📝 SummarXiv

Abstract

The Edelstein effect consists of the non-equilibrium accumulation of magnetization in response to an applied electric field in systems with broken inversion symmetry. While the spin Edelstein effect (SEE), originating from spin moments, is well established, its orbital counterpart, where magnetization arises from orbital moment, has only recently begun to attract attention. In this work, we investigate the orbital Edelstein effect (OEE) in gated monolayer transition-metal dichalcogenides (TMDs), such as MoS2, by using first-principles density-functional calculations with both electron and hole doping. The gate-induced broken mirror symmetry produces a Rashba-type chiral spin/orbital angular momentum texture, which in turn leads to the Edelstein effect in response to an applied in-plane electric field.

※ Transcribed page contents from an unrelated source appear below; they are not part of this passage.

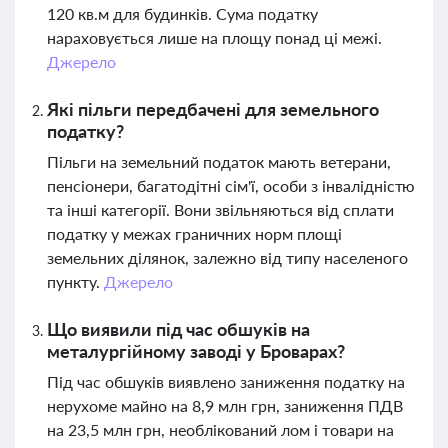
120 кв.м для будинків. Сума податку
нараховується лише на площу понад ці межі.
Джерело
Які пільги передбачені для земельного
податку?
Пільги на земельний податок мають ветерани,
пенсіонери, багатодітні сім'ї, особи з інвалідністю
та інші категорії. Вони звільняються від сплати
податку у межах граничних норм площі
земельних ділянок, залежно від типу населеного
пункту.
Джерело
Що виявили під час обшуків на
металургійному заводі у Броварах?
Під час обшуків виявлено заниження податку на
нерухоме майно на 8,9 млн грн, заниження ПДВ
на 23,5 млн грн, необлікований лом і товари на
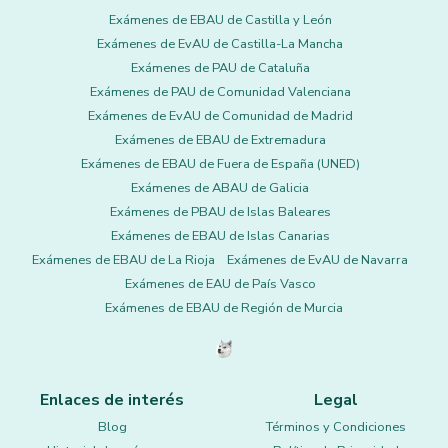
Exámenes de EBAU de Castilla y León
Exámenes de EvAU de Castilla-La Mancha
Exámenes de PAU de Cataluña
Exámenes de PAU de Comunidad Valenciana
Exámenes de EvAU de Comunidad de Madrid
Exámenes de EBAU de Extremadura
Exámenes de EBAU de Fuera de España (UNED)
Exámenes de ABAU de Galicia
Exámenes de PBAU de Islas Baleares
Exámenes de EBAU de Islas Canarias
Exámenes de EBAU de La Rioja
Exámenes de EvAU de Navarra
Exámenes de EAU de País Vasco
Exámenes de EBAU de Región de Murcia
Enlaces de interés
Legal
Blog
Términos y Condiciones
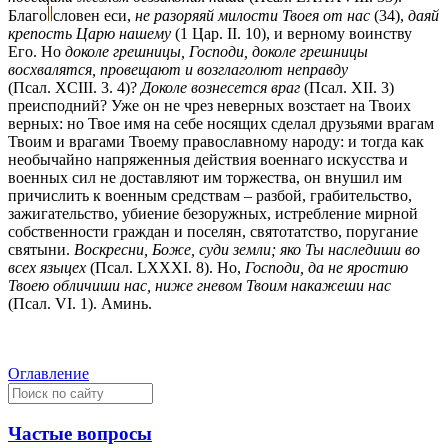
Благо
словен еси,
не разоряяй милости Твоея от нас
(34),
даяй
крепость Царю нашему
(1 Цар. II. 10), и верному воинству
Его. Но
доколе грешницы, Господи, доколе грешницы
восхвалятся, провещают и возглаголют неправду
(Псал. XCIII. 3. 4)?
Доколе вознесется враг
(Псал. XII. 3)
преисподний? Уже он не чрез неверных возстает на Твоих
верных: но Твое имя на себе носящих сделал друзьями врагам
Твоим и врагами Твоему православному народу: и тогда как
необычайно напряженныя действия военнаго искусства и
военных сил не доставляют им торжества, он внушил им
причислить к военным средствам – разбой, грабительство,
зажигательство, убиение безоружных, истребление мирной
собственности граждан и поселян, святотатство, поругание
святыни.
Воскресни, Боже, суди земли; яко Ты наследиши во
всех языцех
(Псал. LXXXI. 8). Но,
Господи, да не яростию
Твоею обличиши нас, ниже гневом Твоим накажеши нас
(Псал. VI. 1). Аминь.
Оглавление
Частые вопросы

We find that for electron doping the Edelstein response is dominated by the orbital channel, whereas for hole doping the orbital and spin contributions are comparable. For the case of hole doping, both OEE and SEE are strongly enhanced by a small amount of strain, due to strain-driven shifts between the Gamma and K/K' valley energies. We derive analytical expressions for the spin and orbital Edelstein susceptibilities and evaluate their magnitudes from first-principles. Remarkably, the predicted OEE in gated monolayer TMDs is an order of magnitude larger than values reported in previously studied systems. Our results identify TMDs as promising platforms for studying the orbital Edelstein effect and highlight their potential applications in spintronics devices.